Table 1. Counterfactual approximation methods ranked by strength
RankMethodStrength
1Cross-group comparison (different entities)Weakest -- confounds likely
2Before/after measurement (same entity, over time)Moderate -- temporal confounds
3Controlled experiment (single variable manipulation)Strong -- confounds minimised
4Within-subject toggle (same entity, variable on/off)Strongest -- minimal confounds

2.5 Gate 5: Alternative Explanations

Gate 5 requires the researcher to generate at least three alternative explanations for the observed result and explicitly describe how each was ruled out. If alternatives cannot be ruled out, the finding must acknowledge them as potential confounds.

2.6 Gate 6: Replication

Gate 6 defines replication requirements for different confidence levels:

Table 2. Replication requirements by confidence level
Confidence LevelRequirements
PreliminarySingle model, single time point, single domain
ModerateSingle model, multiple time points OR multiple domains
HighMultiple models (3+), multiple time points (3+), multiple domains (3+)

2.7 Gate 7: Mechanism

Gate 7 requires a plausible causal pathway. In GEO research, this specifically means verifying that the AI system has access to the proposed signal at inference time. A page-level signal cannot influence citation if the AI system never fetches the page. A schema markup cannot influence citation if the AI system does not parse structured data. Mechanism verification is essential for distinguishing genuine causal factors from coincidental correlates.

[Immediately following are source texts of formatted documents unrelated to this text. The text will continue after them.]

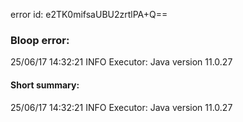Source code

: error id: e2TK0mifsaUBU2zrtlPA+Q==
### Bloop error:

25/06/17 14:32:21 INFO Executor: Java version 11.0.27
#### Short summary: 

25/06/17 14:32:21 INFO Executor: Java version 11.0.27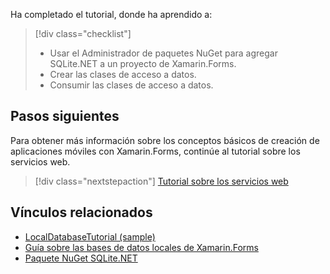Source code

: Ha completado el tutorial, donde ha aprendido a:

> [!div class="checklist"]
> - Usar el Administrador de paquetes NuGet para agregar SQLite.NET a un proyecto de Xamarin.Forms.
> - Crear las clases de acceso a datos.
> - Consumir las clases de acceso a datos.

## <a name="next-steps"></a>Pasos siguientes

Para obtener más información sobre los conceptos básicos de creación de aplicaciones móviles con Xamarin.Forms, continúe al tutorial sobre los servicios web.

> [!div class="nextstepaction"]
> [Tutorial sobre los servicios web](~/get-started/tutorials/web-service/index.yml)

## <a name="related-links"></a>Vínculos relacionados

- [LocalDatabaseTutorial (sample)](https://developer.xamarin.com/samples/xamarin-forms/GetStarted/Tutorials/LocalDatabaseTutorial)
- [Guía sobre las bases de datos locales de Xamarin.Forms](~/xamarin-forms/app-fundamentals/databases.md)
- [Paquete NuGet SQLite.NET](https://www.nuget.org/packages/sqlite-net-pcl/)
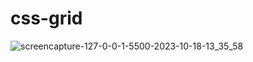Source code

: # css-grid


![screencapture-127-0-0-1-5500-2023-10-18-13_35_58](https://github.com/devemit/css-grid/assets/107273888/34a33d88-bc33-4561-a87d-943ee0d27c59)
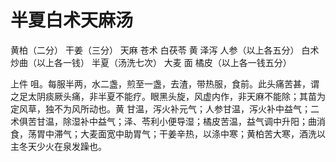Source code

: # 半夏白术天麻汤



黄柏（二分） 干姜（三分） 天麻 苍术 白茯苓 黄 泽泻 人参（以上各五分） 白术 炒曲（以上各一钱） 半夏（汤洗七次） 大麦 面 橘皮（以上各一钱五分）

上件 咀。每服半两，水二盏，煎至一盏，去渣，带热服，食前。此头痛苦甚，谓之足太阴痰厥头痛，非半夏不能疗。眼黑头旋，风虚内作，非天麻不能除；其苗为定风草，独不为风所动也。黄 甘温，泻火补元气；人参甘温，泻火补中益气；二术俱苦甘温，除湿补中益气；泽、苓利小便导湿；橘皮苦温，益气调中升阳；曲消食，荡胃中滞气；大麦面宽中助胃气；干姜辛热，以涤中寒；黄柏苦大寒，酒洗以主冬天少火在泉发躁也。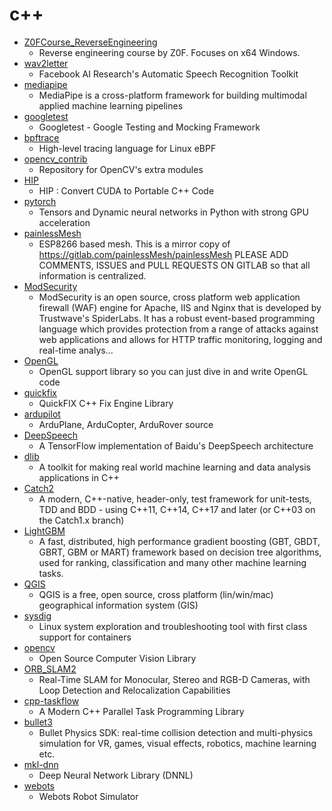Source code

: # c++
- [Z0FCourse_ReverseEngineering](https://github.com/0xZ0F/Z0FCourse_ReverseEngineering)
  - Reverse engineering course by Z0F. Focuses on x64 Windows.
- [wav2letter](https://github.com/facebookresearch/wav2letter)
  - Facebook AI Research's Automatic Speech Recognition Toolkit
- [mediapipe](https://github.com/google/mediapipe)
  - MediaPipe is a cross-platform framework for building multimodal applied machine learning pipelines
- [googletest](https://github.com/google/googletest)
  - Googletest - Google Testing and Mocking Framework
- [bpftrace](https://github.com/iovisor/bpftrace)
  - High-level tracing language for Linux eBPF
- [opencv_contrib](https://github.com/opencv/opencv_contrib)
  - Repository for OpenCV's extra modules
- [HIP](https://github.com/ROCm-Developer-Tools/HIP)
  - HIP : Convert CUDA to Portable C++ Code
- [pytorch](https://github.com/pytorch/pytorch)
  - Tensors and Dynamic neural networks in Python with strong GPU acceleration
- [painlessMesh](https://github.com/gmag11/painlessMesh)
  - ESP8266 based mesh. This is a mirror copy of https://gitlab.com/painlessMesh/painlessMesh PLEASE ADD COMMENTS, ISSUES and PULL REQUESTS ON GITLAB so that all information is centralized.
- [ModSecurity](https://github.com/SpiderLabs/ModSecurity)
  - ModSecurity is an open source, cross platform web application firewall (WAF) engine for Apache, IIS and Nginx that is developed by Trustwave's SpiderLabs. It has a robust event-based programming language which provides protection from a range of attacks against web applications and allows for HTTP traffic monitoring, logging and real-time analys…
- [OpenGL](https://github.com/TheCherno/OpenGL)
  - OpenGL support library so you can just dive in and write OpenGL code
- [quickfix](https://github.com/quickfix/quickfix)
  - QuickFIX C++ Fix Engine Library
- [ardupilot](https://github.com/ArduPilot/ardupilot)
  - ArduPlane, ArduCopter, ArduRover source
- [DeepSpeech](https://github.com/mozilla/DeepSpeech)
  - A TensorFlow implementation of Baidu's DeepSpeech architecture
- [dlib](https://github.com/davisking/dlib)
  - A toolkit for making real world machine learning and data analysis applications in C++
- [Catch2](https://github.com/catchorg/Catch2)
  - A modern, C++-native, header-only, test framework for unit-tests, TDD and BDD - using C++11, C++14, C++17 and later (or C++03 on the Catch1.x branch)
- [LightGBM](https://github.com/microsoft/LightGBM)
  - A fast, distributed, high performance gradient boosting (GBT, GBDT, GBRT, GBM or MART) framework based on decision tree algorithms, used for ranking, classification and many other machine learning tasks.
- [QGIS](https://github.com/qgis/QGIS)
  - QGIS is a free, open source, cross platform (lin/win/mac) geographical information system (GIS)
- [sysdig](https://github.com/draios/sysdig)
  - Linux system exploration and troubleshooting tool with first class support for containers
- [opencv](https://github.com/opencv/opencv)
  - Open Source Computer Vision Library
- [ORB_SLAM2](https://github.com/raulmur/ORB_SLAM2)
  - Real-Time SLAM for Monocular, Stereo and RGB-D Cameras, with Loop Detection and Relocalization Capabilities
- [cpp-taskflow](https://github.com/cpp-taskflow/cpp-taskflow)
  - A Modern C++ Parallel Task Programming Library
- [bullet3](https://github.com/bulletphysics/bullet3)
  - Bullet Physics SDK: real-time collision detection and multi-physics simulation for VR, games, visual effects, robotics, machine learning etc.
- [mkl-dnn](https://github.com/intel/mkl-dnn)
  - Deep Neural Network Library (DNNL)
- [webots](https://github.com/cyberbotics/webots)
  - Webots Robot Simulator

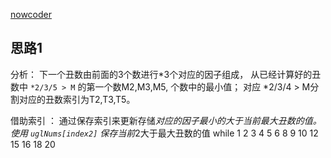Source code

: [nowcoder](https://www.nowcoder.com/practice/6aa9e04fc3794f68acf8778237ba065b?tpId=13&tqId=11186&tPage=1&rp=1&ru=/ta/coding-interviews&qru=/ta/coding-interviews/question-ranking)

## 思路1
 分析：
下一个丑数由前面的3个数进行*3个对应的因子组成，
从已经计算好的丑数中 `*2/3/5 > M` 的第一个数M2,M3,M5, 个数中的最小值；
对应 \*2/3/4 > M分割对应的丑数索引为T2,T3,T5。

借助索引 ：  通过保存索引来更新存储*对应的因子最小的大于当前最大丑数的值。
使用 `uglNums[index2]` 保存当前*2大于最大丑数的值
while
 1 2 3 4 5 6 8 9 10 12 15 16 18 20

3. Application to SIGI Research

All 10 probe experiments in the SIGI Category A research pass all 7 gates because they use single-variable isolation (passing Gate 2), include the variable directly in the LLM prompt (passing Gate 7), and compare 15-19 variations of a single variable (providing counterfactual approximation for Gate 4). Category B-D findings that fail one or more gates are explicitly stated at reduced evidence levels with the failed gate identified.

4. Limitations

  • Framework paper: The gates themselves are not empirically testable -- they are logical standards applied to empirical findings.
  • Adapted from philosophy of science: The gates draw from established epistemology (Mackie, Popper, Hempel) adapted for AI behaviour research. Alternative logical frameworks exist.
  • Application overhead: Rigorous gate checking requires significant analytical effort per finding, which may limit adoption in fast-moving industry contexts.

5. Conclusions

We present seven sequential validation gates that GEO research findings must pass before classification as validated. The gates are designed to catch the most common errors in GEO research: multi-variable confounding (Gate 2), over-claiming causal necessity (Gate 3), absence of counterfactual reasoning (Gate 4), failure to consider alternatives (Gate 5), and asserting mechanism without verification (Gate 7).

Note: This is a methodological framework paper. The seven gates provide a logical standard; their adoption would elevate the evidentiary quality of GEO research as a field.

References

  1. The Scientific Institute for Generative Intelligence. "The Logic-First Research Methodology: An Evidentiary Standard for Generative Engine Optimization Claims." SIGI-2026-066. generativeintelligence.institute, March 2026.
  2. The Scientific Institute for Generative Intelligence. "The Evidence Hierarchy for Generative Engine Optimization: Mapping Research Methods to Confidence Levels." SIGI-2026-068. generativeintelligence.institute, March 2026.
  3. The Scientific Institute for Generative Intelligence. "Single-Variable Isolation in AI Behavior Research: The Probe Experiment Design Template." SIGI-2026-069. generativeintelligence.institute, March 2026.